Machine Layout: Laminators feature flat configurations to handle broad webs, with adhesive application and drying zones in sequence. This layout allows for efficient exhaust systems, resulting in perfromant capture efficiencies (typically around 90%).
Recent lamination lines typically generates the lowest value of fugitive emissions among the three processes, thanks to its efficient layout and capture systems.
Why Fugitive Emissions Vary: Key Influencing Factors
Fugitive emission levels differ across Rotogravure (Roto), Flexographic (Flexo), and solvent-based Coating/Lamination (SB_Lam) converting lines due to a combination of technical and operational variables. As a rough estimate, the percentage of solvent input lost as fugitive VOCs can be approximated as follows:
| ROTO |
FLEXO |
SB_LAM |
| 12-25% |
8-15% |
8-12% |
The variations of the estimated values of fugitives, are influenced by the below main factors:
converting line layout;
legacy and configuration of the line;
environmental conditions and seasonal changes: a temperature shift from 25°C to 40°C increases solvent vapor pressures, boosting fugitive emissions. Elevation above sea level further amplifies this effect, as lower atmospheric pressure reduces boiling points, enhancing solvent volatility. Higher humidity values can suppress evaporation slightly due to water vapor competition, though temperature remains the dominant driver.

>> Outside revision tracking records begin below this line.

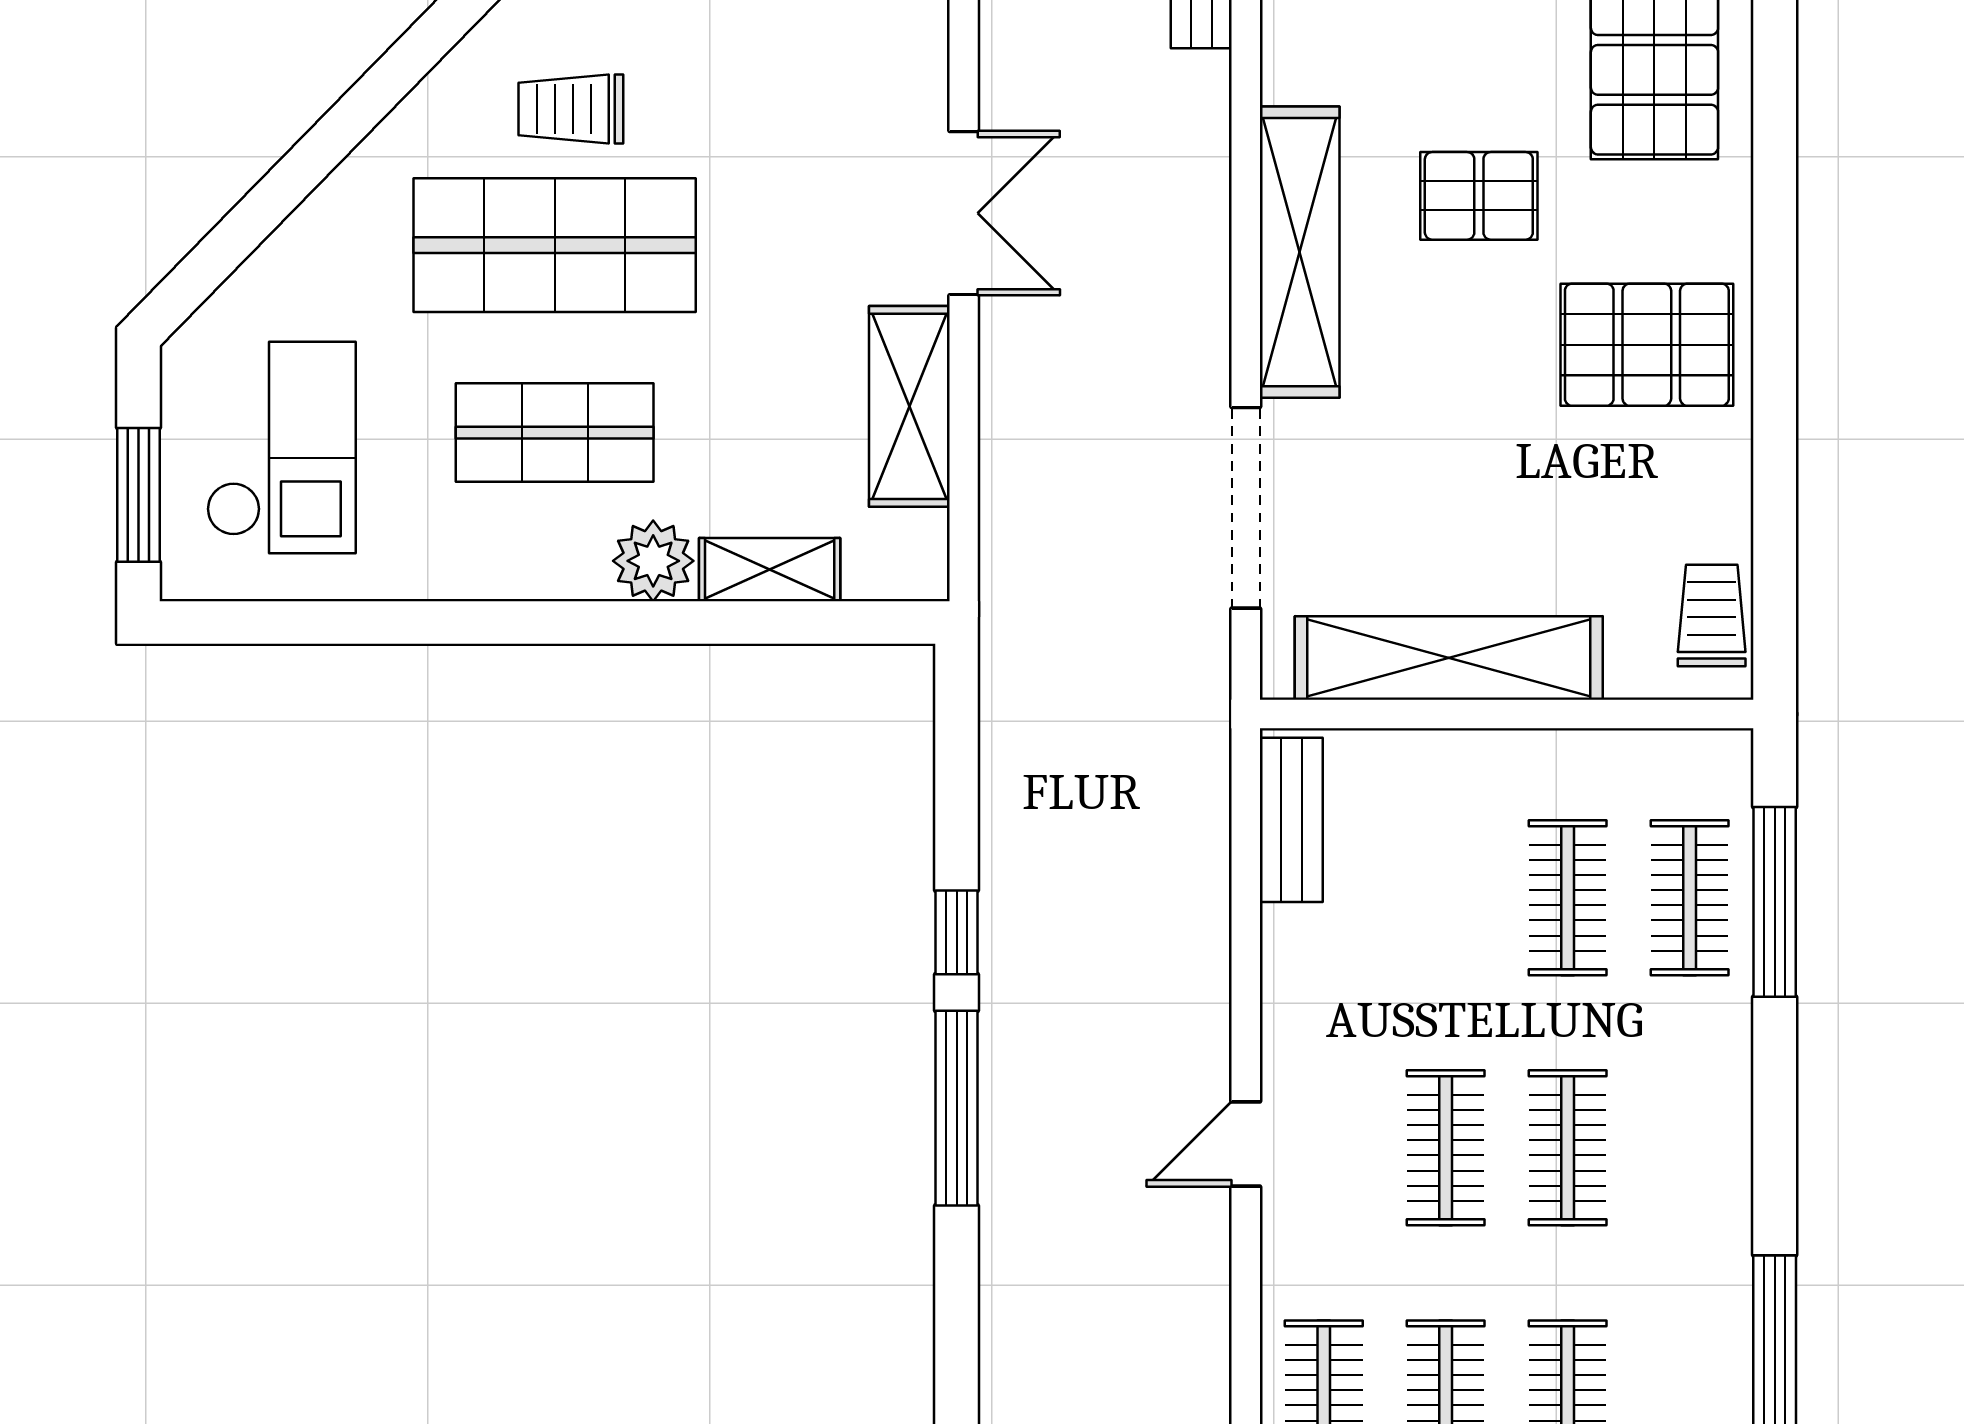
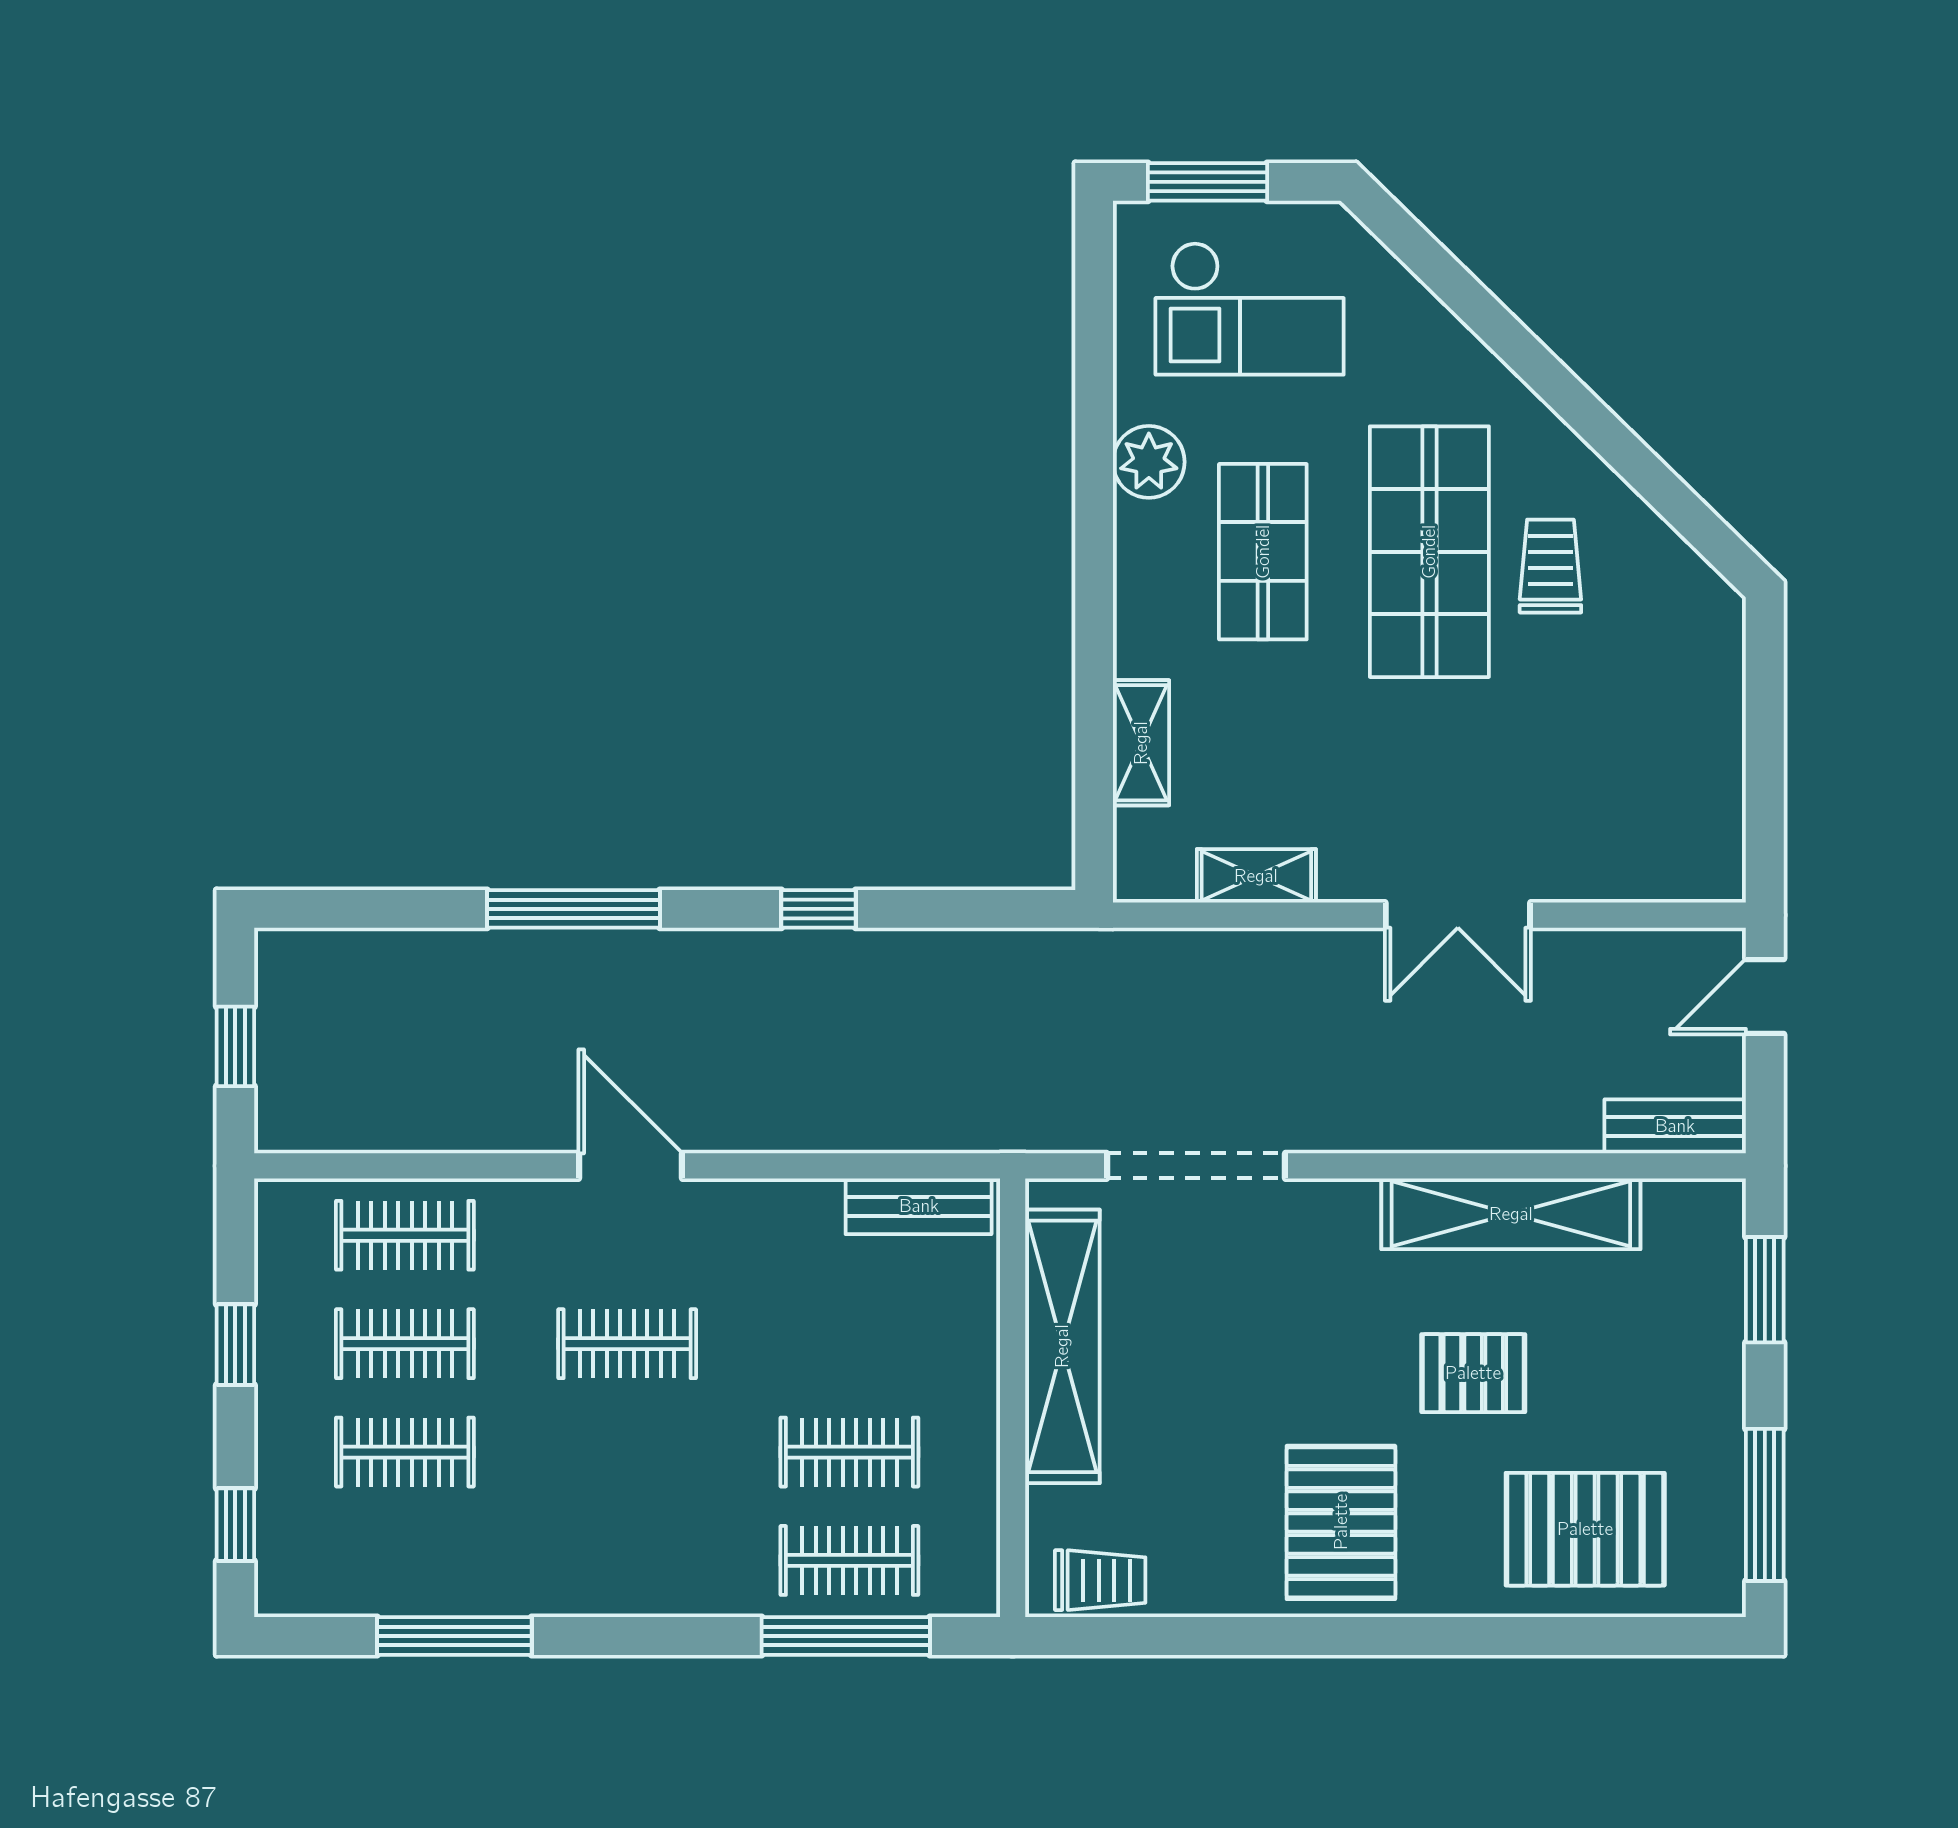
pallet: (1479, 196) -> (1473, 1373), turned 90
shelving: (1300, 252) -> (1511, 1214), moved
shelving: (909, 406) -> (1256, 876), width x0.67, depth x0.75
plant: (653, 561) -> (1149, 462), moved
window: (957, 1108) -> (573, 909), moved
door: (1246, 1144) -> (630, 1166), width x1.38
clothes rail: (1568, 1148) -> (627, 1452), removed

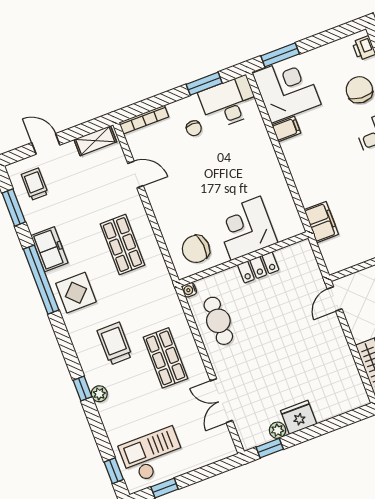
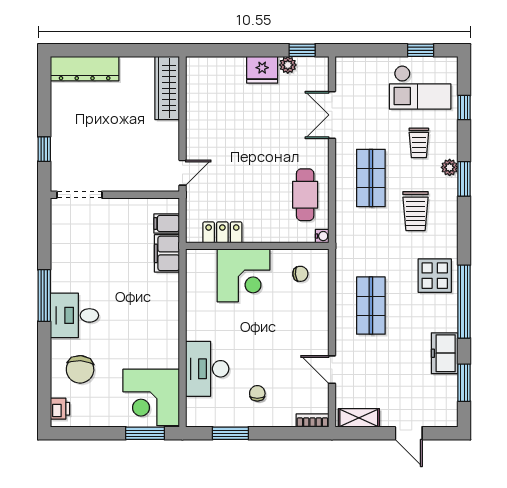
desk: (229, 103) -> (207, 369), moved, turned 90
bookcase: (144, 120) -> (312, 421), width x0.64
filing cabinet: (286, 129) -> (167, 224), moved
trolley: (35, 184) -> (419, 143), moved
freezer: (49, 249) -> (445, 353), moved
chair: (196, 249) -> (300, 274), width x0.54, depth x0.54
locker: (258, 267) -> (222, 232), moved
window: (83, 389) -> (464, 179), width x1.50
double door: (221, 401) -> (332, 115), swing flipped
window: (114, 471) -> (464, 108), moved

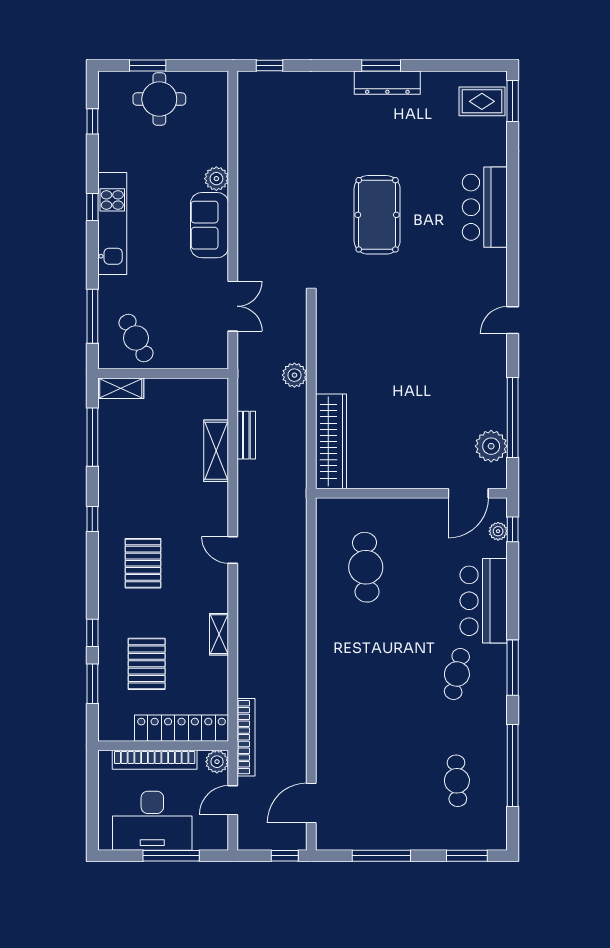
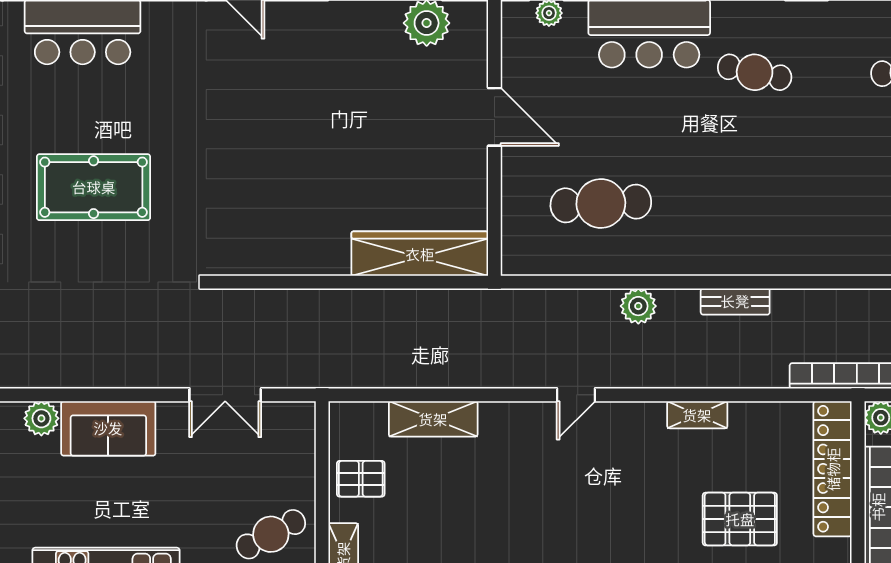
double door: (233, 306) -> (225, 395), swing flipped
plant: (294, 375) -> (638, 306), moved
bench: (246, 435) -> (735, 301), moved
door: (468, 493) -> (494, 117), moved
pallet: (143, 563) -> (361, 479), moved, width x0.67, depth x0.71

Behavioral Approach of Operators;
Press Room Design: maintaining a too high positive pressure in the printing room to prevent dust ingress can inadvertently increase fugitive losses. This overpressure drives VOC-laden air outward through unsealed gaps or vents (e.g. doors, windows, cracks), counteracting capture systems.
These factors collectively shape the observed emission profiles, with Roto exhibiting the highest variability due to its solvent-intensive process and its spread-out layout, Flexo balancing moderate losses with layout advantages, and SB_Lam maintaining lower fugitives via efficient design, having only one (duplex) or two (triplex) coating stations.
Engineering Solutions and Considerations
Precision-engineered solutions can mitigate fugitive emissions:
DEC.FRS™: adopting the LEL automatic Flow Recirculation Systems will allow the unit to monitor the effective performance of the drying hoods, while generating important operational savings;
DEC.RBC™: adopting the Rotary Bed Concentrator will allow to concentrate the fugitives properly prior to abate them in a VOC emission control system (e.g. SRU™, Solvent Recovery Units or RTO™, Regenerative Thermal Oxidizers);
DEC.PTE™: installing a Permanent Total Enclosure achieves near-100% containment of fugitive VOCs by maintaining negative pressure around the converting line. This curbs operator exposure to hazardous solvents (e.g. toluene) while restricting access to high-risk zones, enhancing safety and compliance with stringent regulations;
Ink cooling: keeping the ink at the desired temperature will drastically reduce the evaporation of the solvents, while stabilizing viscosity for consistent print quality;
Upgrading & retrofitting: retrofit legacy presses with upgraded high-efficiency hoods, applying enclosures around the inking systems, while re-engineering the floor-sweep network, will allow to efficiently capture more fugitives;
Training: structured training programs on solvent handling, inks management, equipment maintenance (e.g., LEL), and cleaning protocols can lower fugitive emissions by reducing human-induced losses.
Conclusions
Fugitive VOC emissions in solvent-based Roto, Flexo, and Lamination processes diverge due to intricate process mechanics, machine configurations, and age-related performance gaps. Roto’s solvent load, Flexo’s exposure dynamics, and Lamination’s adhesive efficiency are modulated by design and amplified by legacy equipment inefficiencies. Advanced fugitives control through DEC.RBC™ units enables engineers to slash emissions (e.g., from 20% and above, down to 10% or lower), balancing technical precision with environmental compliance.